# Tutorial 5

## Question 1: sampling from continuous distributions

(a) A random variable $X$ with Rayleigh distribution with parameter $a>0$ has cumulative distribution function 
$$F(t)=\mathbb{P}(X\leq t) = 1-e^{-t^2/(2 a^2)},\quad t\geq 0.$$
Write a function `random_rayleigh(a)` that returns a random variable with this distribution every time it is called (independently each time).  You should use only the `random()` function from the `random` library - do not  import anything else from `random` or `numpy`.  You can apply the inverse function of $F$ to the output of `random()`, which is uniformly distributed on $[0,1]$.  Your function should print an error message and return `None` if  $a\leq 0$. 

In [None]:
from random import random
from math import *
# don't import anything else here

### YOUR CODE HERE

(b) Test your function.  Generate a large number of samples (at least 10000 is advisable) and plot a histogram.  Differentiate $F$ by hand to get the probability density function $f$.  Plot $f$ on the same axes and check that the fit is reasonable.  Try this for several values of the parameter $a$.

In [None]:
import matplotlib.pyplot as plt
import numpy as np

### YOUR CODE HERE

(c) Sampling from a Normal distribution is not so straightforward.  The probability density function of a standard Normal distribution is 
$$f(t) = \frac{1}{\sqrt{2\pi}} e^{-t^2/2}$$
but there is no simple formula for the cumulative distribution function, nor its inverse (although one can get around this using series approximations, for instance).  Another approach which works well here is to construct the required distribution from others.

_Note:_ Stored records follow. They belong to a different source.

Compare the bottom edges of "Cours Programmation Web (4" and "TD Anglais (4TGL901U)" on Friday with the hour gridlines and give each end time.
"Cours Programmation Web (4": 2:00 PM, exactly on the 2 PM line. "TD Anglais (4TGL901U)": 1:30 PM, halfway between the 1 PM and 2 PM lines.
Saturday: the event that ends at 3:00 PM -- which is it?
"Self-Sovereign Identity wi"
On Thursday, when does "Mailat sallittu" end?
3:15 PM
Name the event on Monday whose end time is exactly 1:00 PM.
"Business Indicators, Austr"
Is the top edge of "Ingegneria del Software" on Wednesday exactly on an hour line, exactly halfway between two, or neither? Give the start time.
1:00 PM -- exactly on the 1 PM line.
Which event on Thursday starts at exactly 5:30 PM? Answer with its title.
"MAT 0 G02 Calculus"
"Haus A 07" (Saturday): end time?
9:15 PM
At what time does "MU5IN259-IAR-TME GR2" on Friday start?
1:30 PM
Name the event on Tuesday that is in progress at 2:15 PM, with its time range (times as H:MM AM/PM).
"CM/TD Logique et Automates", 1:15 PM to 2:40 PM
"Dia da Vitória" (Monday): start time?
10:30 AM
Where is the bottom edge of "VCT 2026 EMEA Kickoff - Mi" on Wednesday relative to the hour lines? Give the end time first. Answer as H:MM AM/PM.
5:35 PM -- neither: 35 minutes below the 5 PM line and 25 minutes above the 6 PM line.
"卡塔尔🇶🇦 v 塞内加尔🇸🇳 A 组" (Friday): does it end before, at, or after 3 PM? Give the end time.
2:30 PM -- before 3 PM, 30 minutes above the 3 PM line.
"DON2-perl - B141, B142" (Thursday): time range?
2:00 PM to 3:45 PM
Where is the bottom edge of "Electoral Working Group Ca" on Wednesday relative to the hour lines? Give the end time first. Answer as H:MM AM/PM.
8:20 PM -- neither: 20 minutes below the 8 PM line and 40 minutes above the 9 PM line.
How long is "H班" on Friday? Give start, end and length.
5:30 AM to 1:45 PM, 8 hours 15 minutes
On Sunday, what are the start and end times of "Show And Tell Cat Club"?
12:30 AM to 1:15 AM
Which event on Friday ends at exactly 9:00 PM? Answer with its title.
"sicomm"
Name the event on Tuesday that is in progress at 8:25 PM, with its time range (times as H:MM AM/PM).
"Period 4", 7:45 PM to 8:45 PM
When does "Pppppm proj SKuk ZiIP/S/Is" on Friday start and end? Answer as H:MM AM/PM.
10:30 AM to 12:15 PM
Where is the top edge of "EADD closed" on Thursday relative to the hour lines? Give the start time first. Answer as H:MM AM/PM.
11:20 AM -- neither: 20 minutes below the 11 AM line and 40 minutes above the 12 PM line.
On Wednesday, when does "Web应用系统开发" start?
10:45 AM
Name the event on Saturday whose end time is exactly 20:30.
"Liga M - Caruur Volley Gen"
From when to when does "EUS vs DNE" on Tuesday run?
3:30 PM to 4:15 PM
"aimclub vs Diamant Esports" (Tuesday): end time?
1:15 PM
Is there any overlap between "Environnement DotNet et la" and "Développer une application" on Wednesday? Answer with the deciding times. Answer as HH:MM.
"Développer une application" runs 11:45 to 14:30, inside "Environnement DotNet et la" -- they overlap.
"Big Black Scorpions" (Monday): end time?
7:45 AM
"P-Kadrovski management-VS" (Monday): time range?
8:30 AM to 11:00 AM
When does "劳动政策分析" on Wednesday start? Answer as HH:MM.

If $X$ and $Y$ are independent standard Normal random variables (standard means with mean $0$ and variance $1$) then we can think of $(X,Y)$ as the cartesian coordinates of a random point in the plane.  It turns out that the polar coordinates of the same point have a nice form: the angle $\Theta$ is Uniformly distribution on the interval $[0,2\pi)$, and the radius $R$ is Rayleigh distrubted with parameter $1$.  Moreover, $\Theta$ and $R$ are independent.  (You don't need to prove this).  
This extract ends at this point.